Objective:
Explore interactive relations of lifetime discrimination burden and racial discrimination – chronic stressors among African Americans (AA) – and age with magnetic resonance imaging (MRI)-assessed white matter lesion volume (WMLV), a prognostic indicator of poor clinical brain health outcomes.
Methods:
AA (N= 71; 60.6% female, mean age = 50) participating in the Healthy Aging in Neighborhoods of Diversity across the Life Span (HANDLS) SCAN study underwent quantitative MRI coded for WMLV. Participants self-reported lifetime discrimination burden and racial discrimination approximately five years earlier.
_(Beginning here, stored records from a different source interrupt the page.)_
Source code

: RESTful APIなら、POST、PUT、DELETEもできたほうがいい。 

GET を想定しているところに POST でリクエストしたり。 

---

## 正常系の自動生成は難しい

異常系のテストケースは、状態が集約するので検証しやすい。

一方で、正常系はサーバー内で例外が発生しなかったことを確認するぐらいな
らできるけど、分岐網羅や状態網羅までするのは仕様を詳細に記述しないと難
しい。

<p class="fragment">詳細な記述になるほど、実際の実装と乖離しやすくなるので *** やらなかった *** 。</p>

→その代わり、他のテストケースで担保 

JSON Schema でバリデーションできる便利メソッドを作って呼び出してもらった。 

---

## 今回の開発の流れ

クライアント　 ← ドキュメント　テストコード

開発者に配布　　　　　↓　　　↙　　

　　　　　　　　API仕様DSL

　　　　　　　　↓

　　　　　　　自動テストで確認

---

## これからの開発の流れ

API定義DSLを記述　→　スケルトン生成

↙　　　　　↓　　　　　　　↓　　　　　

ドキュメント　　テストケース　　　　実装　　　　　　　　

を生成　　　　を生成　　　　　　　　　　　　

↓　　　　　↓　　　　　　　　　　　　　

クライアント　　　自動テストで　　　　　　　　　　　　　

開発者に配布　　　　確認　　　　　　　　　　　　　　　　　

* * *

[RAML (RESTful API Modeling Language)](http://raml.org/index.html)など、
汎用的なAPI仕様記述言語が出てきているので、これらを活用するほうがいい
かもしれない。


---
Multivariable regression models assessed interactions of linear and quadratic effects of discrimination and age with WMLV adjusted for sex and socioeconomic status.
Results:
Findings revealed significant interactive relations of age and (1) quadratic, lifetime discrimination burden, B = .05, p = .014, η2partial = .092, and (2) quadratic, racial discrimination, B = .03, p = .001, η2partial = .155 with WMLV. Among older AA, increases in lifetime discrimination burden and racial discrimination were associated with increases in WMLV (p’s < .03); in younger AA, decreasing levels of racial discrimination were related to increases in WMLV (p = .006).
Conclusions:
Among older AA, as lifetime discrimination burden and racial discrimination increased, so did WMLV. However, in younger AA, decreases in racial discrimination were associated with increased WMLV. Elucidation of complex mechanistic underpinnings, including potentially differential impacts of the acknowledgement versus suppression or underreporting of discriminatory experiences, among AA of different age cohorts, is critical to understanding the present pattern of findings.